Records from a dataset:

::::

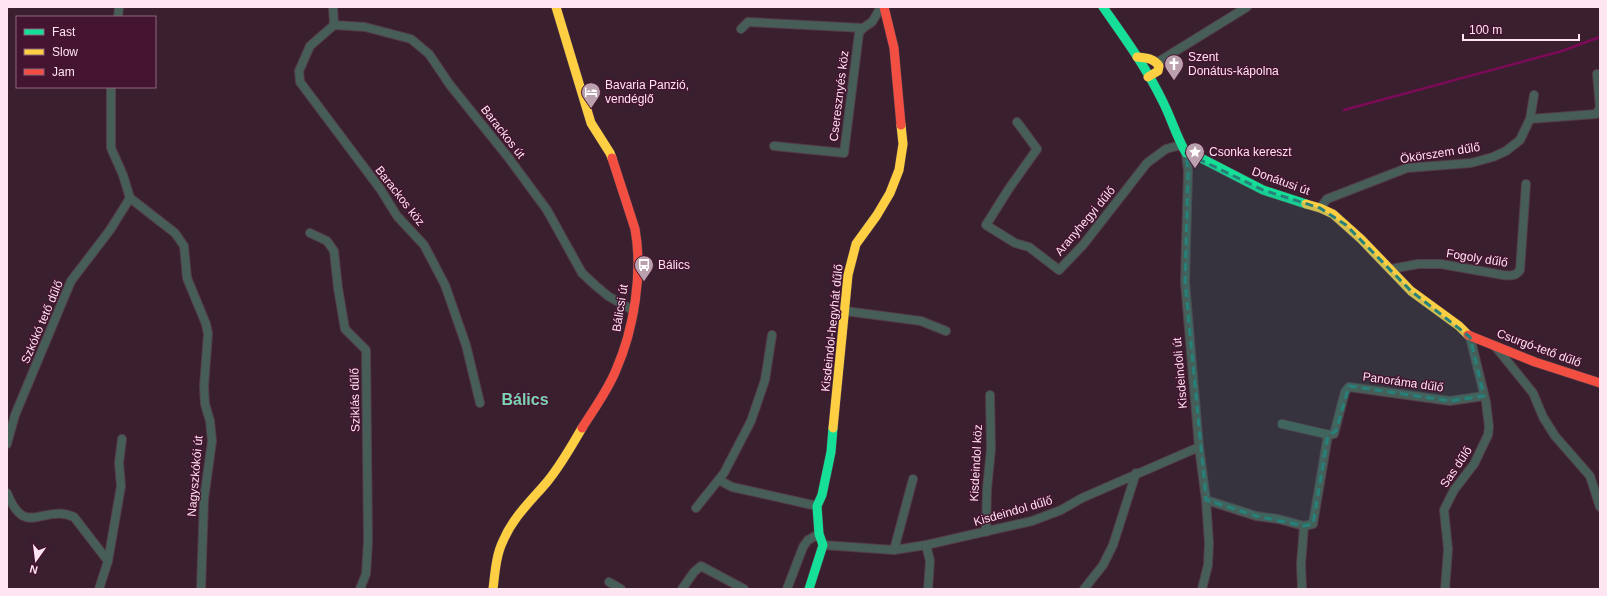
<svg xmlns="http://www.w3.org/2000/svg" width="1607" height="596" font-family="Arial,sans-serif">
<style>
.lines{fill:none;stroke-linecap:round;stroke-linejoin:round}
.stream{stroke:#7c0a57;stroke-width:2.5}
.street-casing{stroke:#533d49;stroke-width:10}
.fast-casing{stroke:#533d49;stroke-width:10}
.slow-casing{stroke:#533d49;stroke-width:10}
.jam-casing{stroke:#533d49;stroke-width:10}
.street{stroke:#475d57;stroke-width:8}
.fast{stroke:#16e098;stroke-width:9}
.slow{stroke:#ffcf43;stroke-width:9}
.jam{stroke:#f24e42;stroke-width:9}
.marked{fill:#27817b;fill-opacity:0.2;stroke:#27817b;stroke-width:3;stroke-dasharray:8 5;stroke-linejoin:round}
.labels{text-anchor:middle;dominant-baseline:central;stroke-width:3;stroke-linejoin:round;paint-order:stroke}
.poi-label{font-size:12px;fill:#ffe4f1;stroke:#451431;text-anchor:start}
.street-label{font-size:12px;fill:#ffe4f1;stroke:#451431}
.district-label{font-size:16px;font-weight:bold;fill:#7bd4b1;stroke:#451431}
</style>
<rect width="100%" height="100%" fill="#3a1f2f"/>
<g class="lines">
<path class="stream" d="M1344,110L1562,51L1600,37"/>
<defs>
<g id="street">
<path d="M333,7L334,25L365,27L411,39L429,54L450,85L508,157L547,210L582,273L596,286L608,296L634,311"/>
<path d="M118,17L119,7"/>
<path d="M334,25L310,46L299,71L300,82L381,190L397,216L424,245L445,285L466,345L480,403"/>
<path d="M741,29L748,22L863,28"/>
<path d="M1158,62L1247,7"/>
<path d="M1597,74L1600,108"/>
<path d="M111,87V148L123,175L130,198L175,233L184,246L187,278L206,324L208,334L204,386L205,404L210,421L212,441L204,499L201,589"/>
<path d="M1530,119L1596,114L1600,108"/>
<path d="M1017,122L1037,149L1008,190L986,225L1015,243L1029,247L1059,270L1083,245L1147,163L1166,149L1181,145"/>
<path d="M774,146L844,153L859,33L863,28L872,22L881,7"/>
<path d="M1186,153L1188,171L1185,282L1199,447L1206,500L1209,543L1208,565L1202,589"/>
<path d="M1320,208L1327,199L1407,168L1471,163L1493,157L1506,151L1520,140L1530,119L1534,95"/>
<path d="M310,233L327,241L334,251L338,288L345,329L366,350L368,541L366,574L360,589"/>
<path d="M1391,269L1418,264H1441L1503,275C1511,276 1516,276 1520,270L1526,184"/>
<path d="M845,311L921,321L946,331"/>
<path d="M1495,346L1533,393L1543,417L1555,436L1590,476L1600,507"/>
<path d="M1282,424L1330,435L1334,434L1345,392L1349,387L1450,401L1484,396"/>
<path d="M7,444L15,415L71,281L110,230L130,198"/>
<path d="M719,480L732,487L817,506"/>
<path d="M7,493C26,540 42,503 74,517L108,561L99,589"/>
<path d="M1206,500L1256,516L1278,519L1304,526L1313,524L1328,435"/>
<path d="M696,508L724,473L751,421L765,380L772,335"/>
<path d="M986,532L987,489L991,449L990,395"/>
<path d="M823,545L894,550L926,545L1032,521L1061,510L1082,498L1199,447"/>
<path d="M926,545L930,561L928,589"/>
<path d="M894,550L913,479"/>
<path d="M108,561L121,486L119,463L122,439"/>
<path d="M609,582L621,589"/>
<path d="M682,589L694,572L701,566L744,589"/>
<path d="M787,589L803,547L808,540L819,534"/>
<path d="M1084,589L1103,565L1113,545L1136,473"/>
<path d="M1302,589L1301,564L1304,526"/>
<path d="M1445,589L1448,549L1444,510L1454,490L1474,464L1488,435L1489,427L1486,402L1470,337"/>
</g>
<g id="fast">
<path d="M1103,7C1124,37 1146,67 1162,100C1171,117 1176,136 1186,153L1199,157L1263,190L1306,204"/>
<path d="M809,589L823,545L819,534L817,506L822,495L831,452L833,428"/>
</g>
<g id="slow">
<path d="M556,7L591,123L610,153L612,158"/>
<path d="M1137,57C1145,58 1154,58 1159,66L1158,71L1148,77"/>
<path d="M1306,204L1320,208L1333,214L1361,239L1411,291L1459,326L1468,335"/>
<path d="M833,428L848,275L856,244L877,215L890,193L899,170L903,144L901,125"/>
<path d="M493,589C495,573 496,555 503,541C513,517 531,501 547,482C561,465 571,447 582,428"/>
</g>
<g id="jam">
<path d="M884,7L894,48L901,125"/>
<path d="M1468,335L1535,362L1600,383"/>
<path d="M582,428C594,409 608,390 616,370C634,329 643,273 635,229L612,158"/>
</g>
</defs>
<use href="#street" class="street-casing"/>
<use href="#fast" class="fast-casing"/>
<use href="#slow" class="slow-casing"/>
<use href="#jam" class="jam-casing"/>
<use href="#street" class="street"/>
<use href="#fast" class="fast"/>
<use href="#slow" class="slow"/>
<use href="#jam" class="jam"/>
</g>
<path class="marked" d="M1186,153L1263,190L1320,208L1346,225L1411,291L1470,337L1484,396L1450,401L1349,386L1336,431L1328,436L1313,524L1304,526L1256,516L1206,500L1185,282L1188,171Z"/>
<defs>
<symbol id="church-pin" viewBox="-11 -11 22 30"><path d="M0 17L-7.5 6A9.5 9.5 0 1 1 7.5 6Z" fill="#ba9fad" stroke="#451431"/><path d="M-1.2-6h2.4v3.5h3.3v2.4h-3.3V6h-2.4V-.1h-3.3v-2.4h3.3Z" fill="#fff"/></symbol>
<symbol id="hotel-pin" viewBox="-11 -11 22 30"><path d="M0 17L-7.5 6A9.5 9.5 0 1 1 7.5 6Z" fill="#ba9fad" stroke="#451431"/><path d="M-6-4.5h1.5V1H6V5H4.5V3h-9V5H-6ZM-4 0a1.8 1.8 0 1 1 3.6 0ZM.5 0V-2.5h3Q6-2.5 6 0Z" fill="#fff"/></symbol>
<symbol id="sight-pin" viewBox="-11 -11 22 30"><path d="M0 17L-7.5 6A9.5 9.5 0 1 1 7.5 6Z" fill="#ba9fad" stroke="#451431"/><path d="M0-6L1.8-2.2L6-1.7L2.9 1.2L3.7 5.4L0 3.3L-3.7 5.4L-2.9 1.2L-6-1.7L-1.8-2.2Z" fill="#fff"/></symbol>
<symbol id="bus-pin" viewBox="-11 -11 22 30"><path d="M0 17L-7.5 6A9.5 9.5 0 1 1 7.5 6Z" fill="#ba9fad" stroke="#451431"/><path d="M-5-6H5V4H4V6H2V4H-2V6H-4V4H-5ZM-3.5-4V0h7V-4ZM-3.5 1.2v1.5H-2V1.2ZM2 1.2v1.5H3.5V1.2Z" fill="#fff"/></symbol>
</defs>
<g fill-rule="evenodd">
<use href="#church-pin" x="1163" y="53" width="22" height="30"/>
<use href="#hotel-pin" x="580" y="81" width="22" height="30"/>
<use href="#sight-pin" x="1184" y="141" width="22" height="30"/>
<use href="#bus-pin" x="633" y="254" width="22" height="30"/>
</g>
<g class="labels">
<g class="poi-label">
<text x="1188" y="57">Szent<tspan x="1188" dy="14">Donátus-kápolna</tspan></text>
<text x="605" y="85">Bavaria Panzió,<tspan x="605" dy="14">vendéglő</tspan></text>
<text x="1209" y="152">Csonka kereszt</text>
<text x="658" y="265">Bálics</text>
</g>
<g class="street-label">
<text transform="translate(839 96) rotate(-83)">Cseresznyés köz</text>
<text transform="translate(503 132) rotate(52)">Barackos út</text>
<text transform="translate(1440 153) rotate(-9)">Ökörszem dűlő</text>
<text transform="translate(1281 181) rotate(20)">Donátusi út</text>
<text transform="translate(400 196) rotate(52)">Barackos köz</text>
<text transform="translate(1085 221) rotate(-50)">Aranyhegyi dűlő</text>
<text transform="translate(1477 258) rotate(9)">Fogoly dűlő</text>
<text transform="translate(620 308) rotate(-81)">Bálicsi út</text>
<text transform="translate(42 322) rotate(-67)">Szkókó tető dűlő</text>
<text transform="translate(832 328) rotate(-84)">Kisdeindol-hegyhát dűlő</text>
<text transform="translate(1539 348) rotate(20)">Csurgó-tető dűlő</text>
<text transform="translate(1180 373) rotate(-95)">Kisdeindoli út</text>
<text transform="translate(1403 382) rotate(8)">Panoráma dűlő</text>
<text transform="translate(355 400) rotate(-91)">Sziklás dűlő</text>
<text transform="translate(976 463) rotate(-87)">Kisdeindol köz</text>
<text transform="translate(1456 467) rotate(-56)">Sas dűlő</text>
<text transform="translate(195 476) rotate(-85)">Nagyszkókói út</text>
<text transform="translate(1013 511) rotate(-16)">Kisdeindol dűlő</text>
</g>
<g class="district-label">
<text x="525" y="399">Bálics</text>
</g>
</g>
<rect width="1607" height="596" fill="none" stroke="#ffe4f1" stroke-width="16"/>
<rect x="16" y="16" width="140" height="72" fill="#451431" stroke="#8f677e"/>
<rect x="24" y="29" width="20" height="6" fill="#16e098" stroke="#8f677e"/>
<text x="52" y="36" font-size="12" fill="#ffe4f1">Fast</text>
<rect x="24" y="49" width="20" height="6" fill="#ffcf43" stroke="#8f677e"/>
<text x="52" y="56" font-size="12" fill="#ffe4f1">Slow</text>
<rect x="24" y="69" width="20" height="6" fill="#f24e42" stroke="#8f677e"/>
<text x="52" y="76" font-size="12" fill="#ffe4f1">Jam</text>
<g transform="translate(36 560) rotate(194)" stroke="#451431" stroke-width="3" paint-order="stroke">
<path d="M0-3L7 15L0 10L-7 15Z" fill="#ffe4f1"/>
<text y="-6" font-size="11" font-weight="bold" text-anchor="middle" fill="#ffe4f1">N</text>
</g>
<path d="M1463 34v6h116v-6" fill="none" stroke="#ffe4f1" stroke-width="2"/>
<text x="1469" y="34" font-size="12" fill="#ffe4f1" stroke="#451431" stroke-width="3" paint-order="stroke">100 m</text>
</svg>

::::

#### WHAT YOU NEED TO DO:
Report every line above that has the string "lines" in it.

#### RESPONSE BOX:
.lines{fill:none;stroke-linecap:round;stroke-linejoin:round}
<g class="lines">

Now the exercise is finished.